Court delays N. Carolina filing for legislative, US House
Published 2:50 pm Monday, December 6, 2021
A North Carolina appeals court on Monday halted for now candidate filing for U.S. House and state legislative seats while judges there consider whether to block the use of district boundaries that lawsuit filers claim are illegal partisan gerrymanders.
A Court of Appeals order directed state and local officials not to begin accepting candidates for those seats, which was supposed to begin at noon. Filing for other positions — including U.S. Senate, judicial seats and city and county positions — began as scheduled in Raleigh and at county election offices in all 100 counties.
The temporary stay was sought by and granted to the plaintiffs in a lawsuit led by by the North Carolina League of Conservation Voters.

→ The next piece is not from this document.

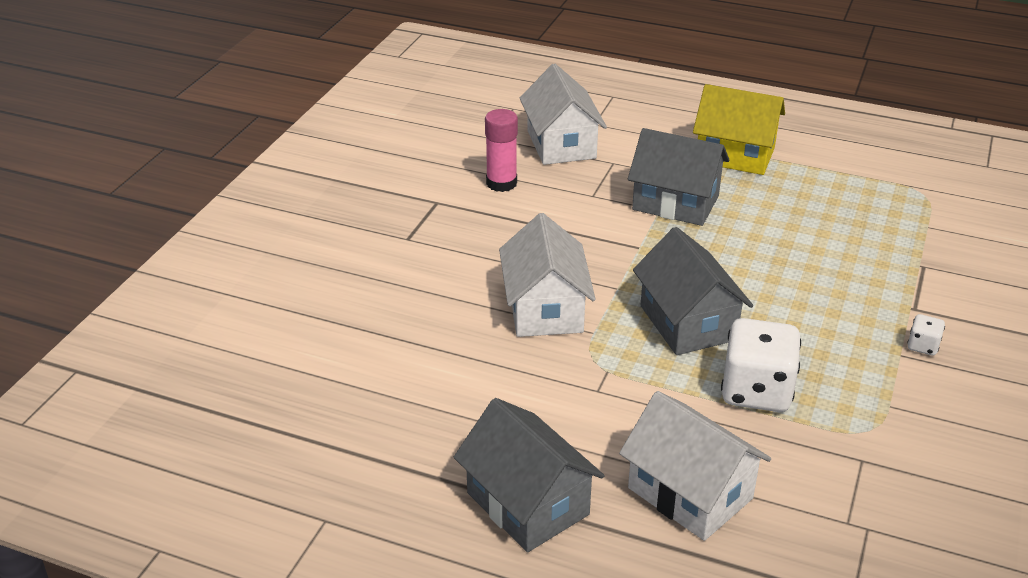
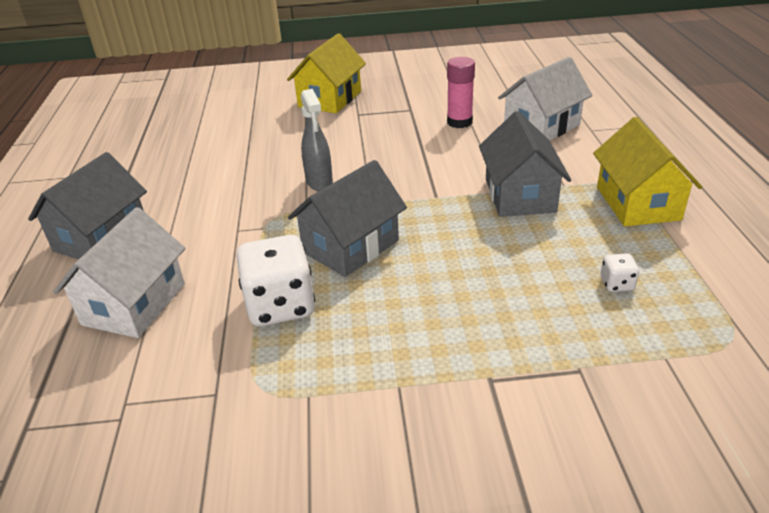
camera: 65 degrees right, 0 degrees up
(342, 246) = (330, 99): none -> yellow house
(545, 309) = (319, 182): white house -> grey spray bottle
(923, 346) = (425, 400): white dice -> white dice (617, 284)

They allege the maps approved by the Republican-controlled General Assembly are unlawfully designed to secure GOP control of the legislature and for the party to win at least 10 of the state’s 14 U.S. House seats. A panel of three trial judges refused Friday the plaintiffs’ requests to block elections from occurring under the plans.
The league’s attorneys, in asking for the temporary delay earlier Monday, told the appeals court there would be “needless waste and inconvenience” should candidates file in what they consider “unlawfully drawn districts.”
“Needless aggravation may ensue if the state board must throw out existing candidacies and start over,” they wrote.
The order of the intermediate-level appeals court told lawyers for Republican legislative leaders and the state to respond to the league’s arguments by midday Thursday. The candidate filing period for the March 8 primary is supposed to continue through noon Dec. 17. The league wants the primary date pushed backed to May.
State Board of Election officials, which are holding candidate filing at the State Fairgrounds, learned about the delay shortly after 11:30 a.m., board spokesperson Patrick Gannon said.